■ REQUIRED WORK
After dropping the pictures, give again exactly the lines of the data from its first line through the line with "ring pip: (163, 164)", which is included as well.
----
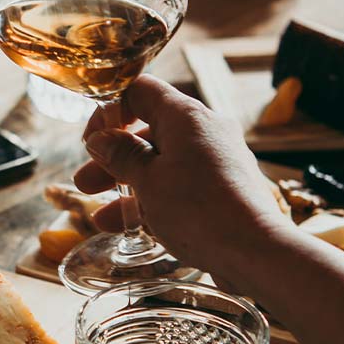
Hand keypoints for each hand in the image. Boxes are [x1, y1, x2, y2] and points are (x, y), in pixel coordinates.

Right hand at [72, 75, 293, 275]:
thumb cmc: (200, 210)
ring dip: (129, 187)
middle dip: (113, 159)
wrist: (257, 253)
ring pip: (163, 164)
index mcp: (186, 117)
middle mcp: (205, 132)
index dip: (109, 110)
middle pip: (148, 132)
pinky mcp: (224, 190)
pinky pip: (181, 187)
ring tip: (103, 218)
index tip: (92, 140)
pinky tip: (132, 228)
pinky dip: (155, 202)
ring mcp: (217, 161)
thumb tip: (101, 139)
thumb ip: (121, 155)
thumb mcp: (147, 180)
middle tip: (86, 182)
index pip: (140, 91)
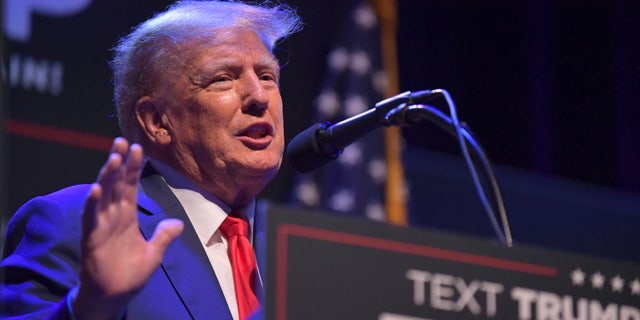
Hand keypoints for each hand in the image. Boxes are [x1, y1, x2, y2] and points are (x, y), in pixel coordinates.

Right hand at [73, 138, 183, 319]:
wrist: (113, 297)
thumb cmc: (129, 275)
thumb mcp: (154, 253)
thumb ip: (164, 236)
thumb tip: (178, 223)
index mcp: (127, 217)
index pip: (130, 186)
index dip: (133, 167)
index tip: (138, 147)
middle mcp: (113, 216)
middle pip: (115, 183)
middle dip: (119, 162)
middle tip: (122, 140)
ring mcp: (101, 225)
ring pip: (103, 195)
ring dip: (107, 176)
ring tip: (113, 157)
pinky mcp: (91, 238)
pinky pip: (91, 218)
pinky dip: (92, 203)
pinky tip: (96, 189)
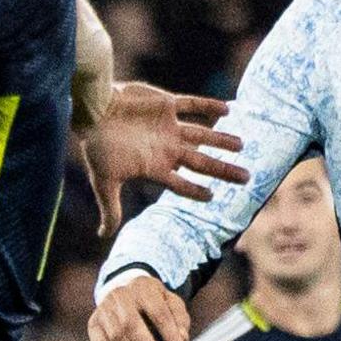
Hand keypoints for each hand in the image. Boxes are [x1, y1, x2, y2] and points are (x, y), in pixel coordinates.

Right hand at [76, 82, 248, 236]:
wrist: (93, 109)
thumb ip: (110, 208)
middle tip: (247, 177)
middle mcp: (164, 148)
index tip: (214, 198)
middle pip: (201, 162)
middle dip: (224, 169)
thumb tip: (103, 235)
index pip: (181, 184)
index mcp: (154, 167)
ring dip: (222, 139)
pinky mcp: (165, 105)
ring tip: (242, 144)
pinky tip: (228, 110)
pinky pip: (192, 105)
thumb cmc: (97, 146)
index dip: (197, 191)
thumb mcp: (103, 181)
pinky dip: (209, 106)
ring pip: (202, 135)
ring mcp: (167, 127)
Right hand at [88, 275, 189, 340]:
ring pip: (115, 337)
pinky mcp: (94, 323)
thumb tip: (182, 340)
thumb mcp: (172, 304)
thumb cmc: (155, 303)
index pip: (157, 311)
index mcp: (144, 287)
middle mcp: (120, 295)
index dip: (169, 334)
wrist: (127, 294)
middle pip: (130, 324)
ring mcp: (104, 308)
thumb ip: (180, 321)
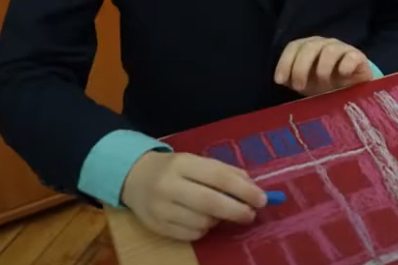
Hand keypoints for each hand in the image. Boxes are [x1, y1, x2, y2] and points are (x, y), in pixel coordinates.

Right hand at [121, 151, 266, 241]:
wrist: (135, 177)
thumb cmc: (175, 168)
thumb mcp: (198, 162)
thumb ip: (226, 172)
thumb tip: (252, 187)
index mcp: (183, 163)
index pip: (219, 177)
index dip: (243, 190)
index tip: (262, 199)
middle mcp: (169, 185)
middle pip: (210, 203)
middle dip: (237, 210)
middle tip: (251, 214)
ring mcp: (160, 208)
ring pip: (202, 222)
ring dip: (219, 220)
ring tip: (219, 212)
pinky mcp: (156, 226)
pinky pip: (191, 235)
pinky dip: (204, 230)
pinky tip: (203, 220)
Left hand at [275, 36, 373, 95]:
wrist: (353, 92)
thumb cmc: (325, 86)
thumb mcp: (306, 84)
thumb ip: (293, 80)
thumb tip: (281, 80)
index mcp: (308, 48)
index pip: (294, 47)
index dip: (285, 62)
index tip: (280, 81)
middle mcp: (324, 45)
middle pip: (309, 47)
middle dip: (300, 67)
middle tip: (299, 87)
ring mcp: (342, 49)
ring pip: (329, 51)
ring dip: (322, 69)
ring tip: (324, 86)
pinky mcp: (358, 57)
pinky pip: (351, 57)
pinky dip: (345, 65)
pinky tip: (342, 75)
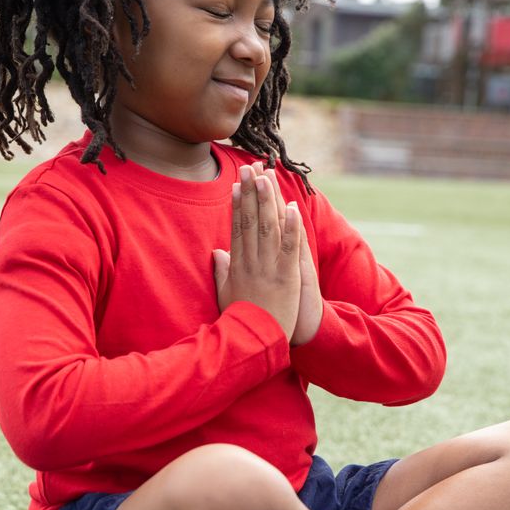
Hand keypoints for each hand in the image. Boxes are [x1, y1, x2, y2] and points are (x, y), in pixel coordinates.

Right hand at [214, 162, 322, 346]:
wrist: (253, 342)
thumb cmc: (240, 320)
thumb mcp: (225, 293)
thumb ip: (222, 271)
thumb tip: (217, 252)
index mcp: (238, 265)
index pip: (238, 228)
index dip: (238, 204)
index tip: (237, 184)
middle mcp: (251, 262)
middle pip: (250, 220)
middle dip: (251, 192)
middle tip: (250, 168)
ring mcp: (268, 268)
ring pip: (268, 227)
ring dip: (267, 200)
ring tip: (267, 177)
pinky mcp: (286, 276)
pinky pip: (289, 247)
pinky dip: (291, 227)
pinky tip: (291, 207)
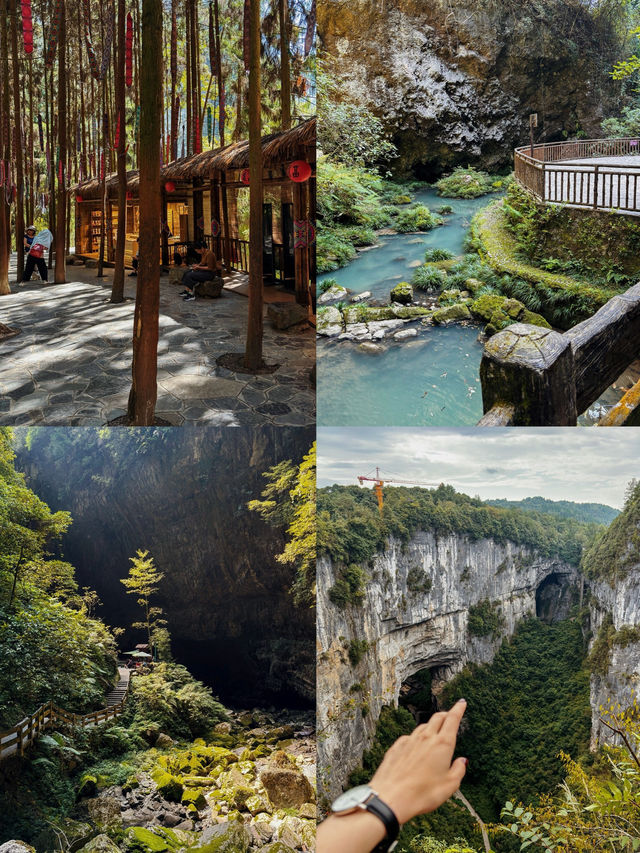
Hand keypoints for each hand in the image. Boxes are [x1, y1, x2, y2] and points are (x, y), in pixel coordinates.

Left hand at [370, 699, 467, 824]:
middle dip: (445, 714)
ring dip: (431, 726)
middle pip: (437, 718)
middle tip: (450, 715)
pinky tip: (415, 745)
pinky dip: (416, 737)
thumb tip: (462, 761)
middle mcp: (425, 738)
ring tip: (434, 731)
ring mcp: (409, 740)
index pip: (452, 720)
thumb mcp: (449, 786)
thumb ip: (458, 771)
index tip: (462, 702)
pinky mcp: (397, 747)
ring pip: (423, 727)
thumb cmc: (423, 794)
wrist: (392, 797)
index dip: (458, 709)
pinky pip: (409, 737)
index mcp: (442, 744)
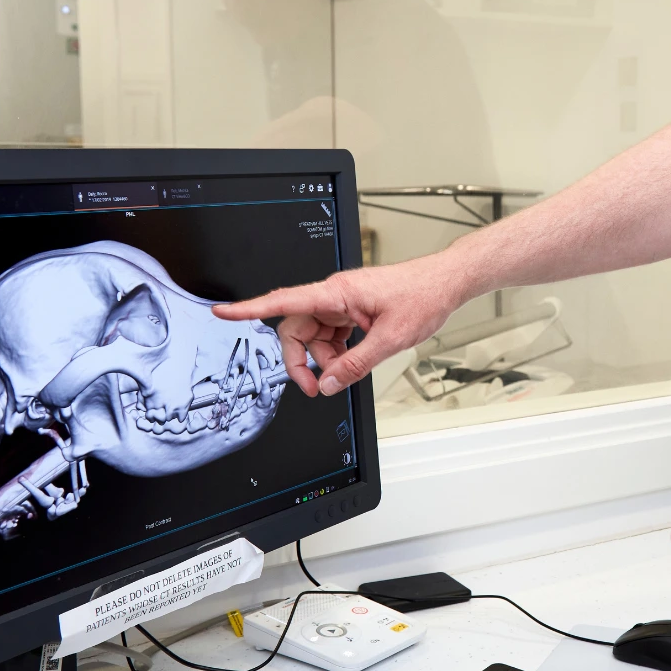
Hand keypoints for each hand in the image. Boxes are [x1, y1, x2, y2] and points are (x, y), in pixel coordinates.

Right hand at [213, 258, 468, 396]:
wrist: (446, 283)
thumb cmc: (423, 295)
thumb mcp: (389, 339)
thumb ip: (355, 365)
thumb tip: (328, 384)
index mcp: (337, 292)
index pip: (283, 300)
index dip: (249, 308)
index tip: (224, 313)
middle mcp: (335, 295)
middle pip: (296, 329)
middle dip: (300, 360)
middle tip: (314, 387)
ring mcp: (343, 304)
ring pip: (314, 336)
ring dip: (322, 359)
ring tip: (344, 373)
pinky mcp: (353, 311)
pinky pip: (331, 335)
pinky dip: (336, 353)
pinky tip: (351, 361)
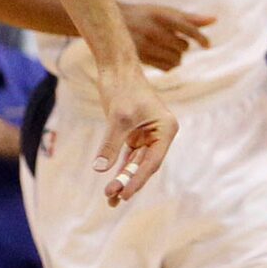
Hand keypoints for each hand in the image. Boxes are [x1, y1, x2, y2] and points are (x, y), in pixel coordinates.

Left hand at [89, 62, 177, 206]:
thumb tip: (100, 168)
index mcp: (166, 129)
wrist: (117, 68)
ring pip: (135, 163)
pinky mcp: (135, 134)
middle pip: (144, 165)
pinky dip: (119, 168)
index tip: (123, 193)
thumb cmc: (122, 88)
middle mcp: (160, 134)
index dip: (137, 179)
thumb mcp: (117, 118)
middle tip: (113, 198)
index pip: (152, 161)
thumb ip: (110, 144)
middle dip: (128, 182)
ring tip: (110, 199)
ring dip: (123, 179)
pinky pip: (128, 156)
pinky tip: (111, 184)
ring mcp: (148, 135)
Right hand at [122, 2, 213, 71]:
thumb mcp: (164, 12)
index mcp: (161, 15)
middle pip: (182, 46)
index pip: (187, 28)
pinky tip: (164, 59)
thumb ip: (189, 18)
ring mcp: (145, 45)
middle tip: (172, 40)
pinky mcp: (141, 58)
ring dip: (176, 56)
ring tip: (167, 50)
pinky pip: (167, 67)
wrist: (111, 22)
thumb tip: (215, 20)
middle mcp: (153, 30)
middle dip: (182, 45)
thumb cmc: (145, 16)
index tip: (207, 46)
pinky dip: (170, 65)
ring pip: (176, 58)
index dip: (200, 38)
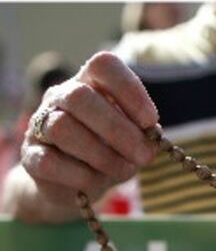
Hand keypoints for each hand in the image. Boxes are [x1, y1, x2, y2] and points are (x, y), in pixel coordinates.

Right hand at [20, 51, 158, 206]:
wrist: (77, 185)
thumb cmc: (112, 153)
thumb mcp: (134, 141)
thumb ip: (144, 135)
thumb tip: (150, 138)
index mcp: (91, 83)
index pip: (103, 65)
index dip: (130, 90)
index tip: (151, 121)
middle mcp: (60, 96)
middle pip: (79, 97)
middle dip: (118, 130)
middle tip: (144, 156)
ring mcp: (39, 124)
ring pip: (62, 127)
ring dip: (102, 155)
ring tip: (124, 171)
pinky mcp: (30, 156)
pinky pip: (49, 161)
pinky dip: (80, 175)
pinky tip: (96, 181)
----
■ EXERCISE OUTPUT
Hand keypoints for each hand in the image. Boxes are [x1, y1, x2, y2] and points are (x, y), in pixel coordinates.

Right hand at [72, 75, 293, 275]:
thumb cmc: (200, 210)
ring dip: (129, 187)
middle dip: (113, 159)
wrist: (257, 253)
ring pip: (163, 164)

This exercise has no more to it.